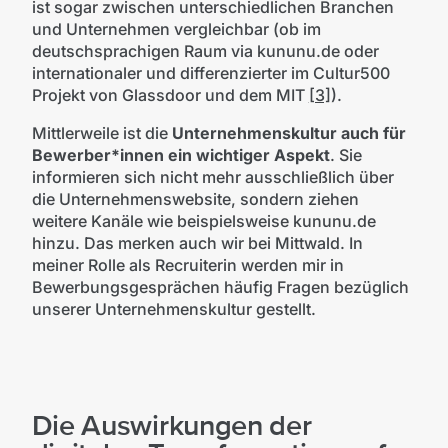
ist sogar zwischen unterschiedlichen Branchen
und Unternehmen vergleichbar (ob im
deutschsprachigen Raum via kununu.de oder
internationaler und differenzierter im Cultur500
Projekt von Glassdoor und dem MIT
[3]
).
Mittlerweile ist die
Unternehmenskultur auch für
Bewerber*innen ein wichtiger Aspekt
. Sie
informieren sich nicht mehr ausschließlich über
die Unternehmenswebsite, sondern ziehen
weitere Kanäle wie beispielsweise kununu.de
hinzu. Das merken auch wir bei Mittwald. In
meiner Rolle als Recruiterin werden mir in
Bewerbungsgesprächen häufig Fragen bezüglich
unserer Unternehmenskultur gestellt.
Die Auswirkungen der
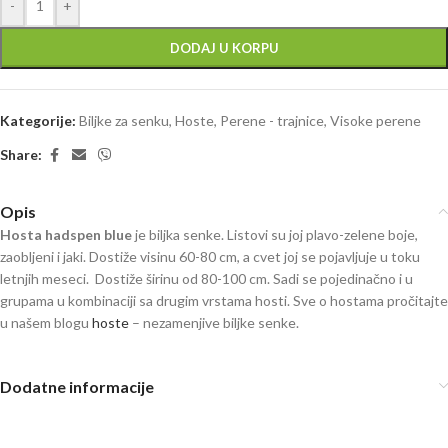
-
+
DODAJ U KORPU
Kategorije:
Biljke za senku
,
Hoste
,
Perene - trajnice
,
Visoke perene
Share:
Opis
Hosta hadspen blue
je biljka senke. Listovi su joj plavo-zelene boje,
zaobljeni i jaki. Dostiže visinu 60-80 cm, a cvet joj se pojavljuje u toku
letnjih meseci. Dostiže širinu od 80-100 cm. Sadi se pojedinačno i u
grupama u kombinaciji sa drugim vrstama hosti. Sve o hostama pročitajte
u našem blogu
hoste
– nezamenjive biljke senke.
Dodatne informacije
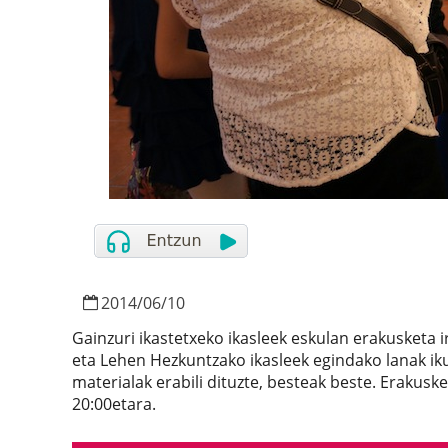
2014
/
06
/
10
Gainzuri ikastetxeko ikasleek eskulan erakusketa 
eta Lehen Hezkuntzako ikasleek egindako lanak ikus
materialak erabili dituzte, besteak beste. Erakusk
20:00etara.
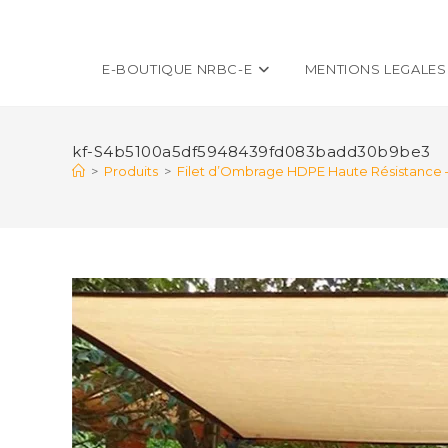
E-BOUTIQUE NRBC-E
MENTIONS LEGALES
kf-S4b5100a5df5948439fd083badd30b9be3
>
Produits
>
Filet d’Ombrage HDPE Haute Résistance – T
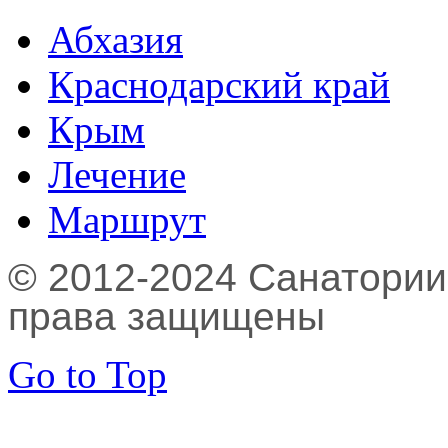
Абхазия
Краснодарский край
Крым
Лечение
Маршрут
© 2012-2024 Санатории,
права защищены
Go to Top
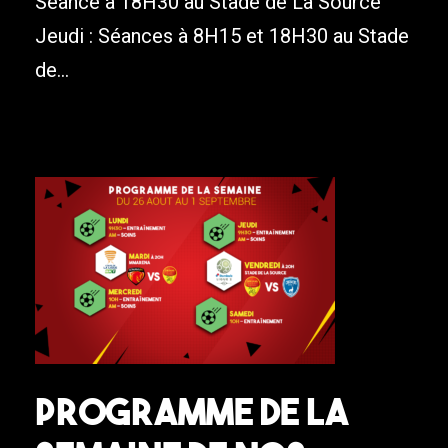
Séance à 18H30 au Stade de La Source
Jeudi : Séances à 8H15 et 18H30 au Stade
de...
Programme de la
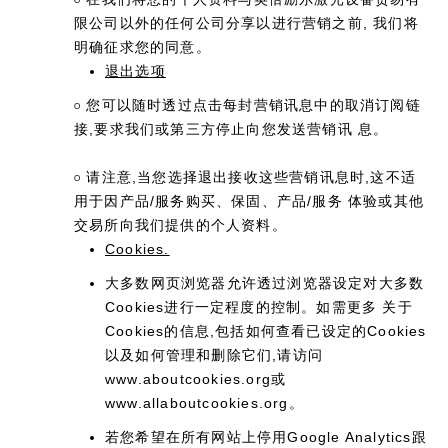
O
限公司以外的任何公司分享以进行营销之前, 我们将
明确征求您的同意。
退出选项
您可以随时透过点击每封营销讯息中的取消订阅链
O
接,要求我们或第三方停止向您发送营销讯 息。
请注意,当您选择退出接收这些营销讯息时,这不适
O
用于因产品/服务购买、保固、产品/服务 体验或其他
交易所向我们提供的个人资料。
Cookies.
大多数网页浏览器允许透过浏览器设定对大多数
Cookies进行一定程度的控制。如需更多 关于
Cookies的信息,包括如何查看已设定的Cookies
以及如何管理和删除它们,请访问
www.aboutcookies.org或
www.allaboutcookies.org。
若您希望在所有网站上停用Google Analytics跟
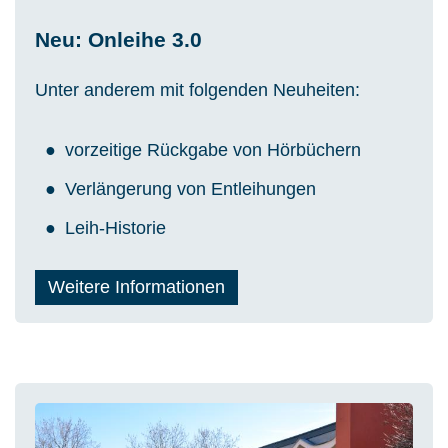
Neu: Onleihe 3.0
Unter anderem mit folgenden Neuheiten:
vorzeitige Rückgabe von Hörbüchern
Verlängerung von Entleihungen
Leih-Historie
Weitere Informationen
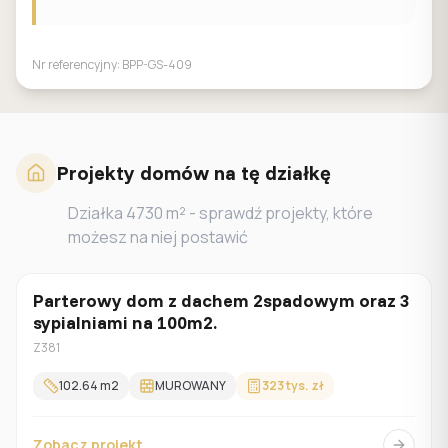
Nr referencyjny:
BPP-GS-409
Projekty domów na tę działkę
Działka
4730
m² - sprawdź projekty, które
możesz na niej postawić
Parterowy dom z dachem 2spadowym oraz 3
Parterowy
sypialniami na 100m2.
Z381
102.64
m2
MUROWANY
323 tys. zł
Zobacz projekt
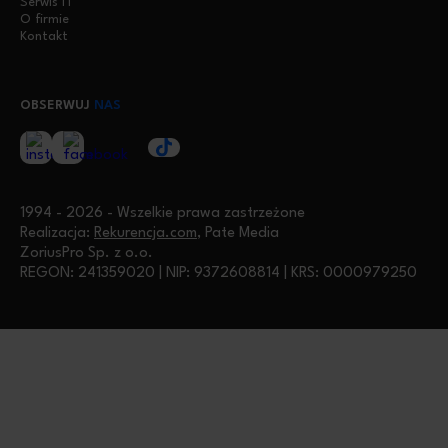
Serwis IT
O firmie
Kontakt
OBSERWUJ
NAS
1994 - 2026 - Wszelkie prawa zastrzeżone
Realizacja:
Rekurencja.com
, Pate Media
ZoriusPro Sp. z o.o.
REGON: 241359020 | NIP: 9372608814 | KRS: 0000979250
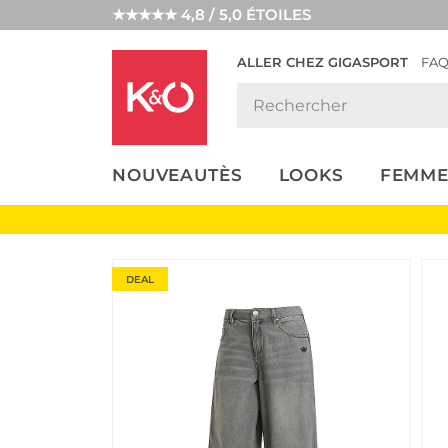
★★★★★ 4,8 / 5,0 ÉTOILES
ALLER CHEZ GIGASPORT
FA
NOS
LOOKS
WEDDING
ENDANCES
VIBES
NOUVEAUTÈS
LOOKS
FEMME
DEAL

# # # # #

▶ _Directive_:
Give the number of lines in the listing above that contain "Stade", and nothing else.

▶ _Response to this task_:
2